Les sources juridiques

Les sources internes
La liberté religieuse prend sa source dans le « bloc de constitutionnalité » constitué et dégagé progressivement au fil de la jurisprudence du Conseil constitutionnel.
En effet, l’article 10 de la Déclaration des droits de l’homme et du citoyen du 26 août 1789 dispose que « Nul ne peut être inquiété pour ses opinions, même religieuses pourvu que leur manifestation ne trouble pas l’ordre public établi par la loi ».
Puis, selon le Préambule de la Constitution de 1946, « Tout être humain sans distinction de race, de religion ni de croyance possède des droits inaliénables et sacrés ».
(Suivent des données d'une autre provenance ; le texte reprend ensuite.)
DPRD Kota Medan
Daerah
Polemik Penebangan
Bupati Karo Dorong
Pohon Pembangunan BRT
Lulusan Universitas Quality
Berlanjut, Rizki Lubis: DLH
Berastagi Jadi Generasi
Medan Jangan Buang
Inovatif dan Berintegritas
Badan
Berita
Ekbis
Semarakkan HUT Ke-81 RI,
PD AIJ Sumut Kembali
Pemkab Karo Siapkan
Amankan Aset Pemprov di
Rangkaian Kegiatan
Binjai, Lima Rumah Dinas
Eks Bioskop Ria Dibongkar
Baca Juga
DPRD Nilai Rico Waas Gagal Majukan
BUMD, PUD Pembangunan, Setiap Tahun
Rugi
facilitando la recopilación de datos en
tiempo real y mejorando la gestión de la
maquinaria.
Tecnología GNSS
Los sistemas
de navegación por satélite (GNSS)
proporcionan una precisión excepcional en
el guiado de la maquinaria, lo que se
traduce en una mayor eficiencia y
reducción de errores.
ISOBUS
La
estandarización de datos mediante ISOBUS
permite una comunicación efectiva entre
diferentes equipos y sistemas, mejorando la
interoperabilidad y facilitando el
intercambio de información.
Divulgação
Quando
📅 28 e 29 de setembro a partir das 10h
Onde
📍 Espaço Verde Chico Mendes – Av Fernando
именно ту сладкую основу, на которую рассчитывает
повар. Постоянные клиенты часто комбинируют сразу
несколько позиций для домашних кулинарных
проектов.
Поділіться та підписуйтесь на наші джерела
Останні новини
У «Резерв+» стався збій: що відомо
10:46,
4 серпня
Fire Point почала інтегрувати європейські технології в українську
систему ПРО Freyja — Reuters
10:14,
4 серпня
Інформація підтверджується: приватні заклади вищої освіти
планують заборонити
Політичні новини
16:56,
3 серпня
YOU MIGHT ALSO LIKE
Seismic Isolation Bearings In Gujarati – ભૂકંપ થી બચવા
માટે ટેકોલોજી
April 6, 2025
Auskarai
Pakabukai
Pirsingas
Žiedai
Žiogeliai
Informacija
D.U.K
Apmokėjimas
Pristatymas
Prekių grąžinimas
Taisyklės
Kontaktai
Enfin, l’article 1er de la Constitution de 1958 déclare que « la République est laïque », qu’ « elle assure l’égalité devant la loi de tous les citoyens sans distinction d’origine, de race ou de religion » et qu’elle respecte toutes les croyances.
Par ailleurs, diverses dispositions législatives tirent les conséquences de ce principe (Code du Travail, Code pénal)
Les sources internationales
La Déclaration universelle des droits de l’homme du 10 décembre 1948 affirme clairement, dans son article 18, la liberté de pensée, de conscience et de religion.
Au niveau européen, l’article 1er de la Convention européenne de sauvegarde des droits de l’homme dispose que « Toute personne a droit à la liberté de pensée, de conscience et de religion. Ce droit implique la liberté de changer sa religion (…) ainsi que la liberté de la manifester individuellement ou collectivement, en public ou en privé, par le culte, l’enseignement, la pratique et l’accomplissement des rites », sous réserve des restrictions établies par la loi pour les nécessités de la protection de l’ordre.
Et l’article 14 de cette même convention de compléter « La jouissance des droits qu’elle (la Convention) reconnaît doit être assurée sans distinction aucune fondée sur (…) la religion ».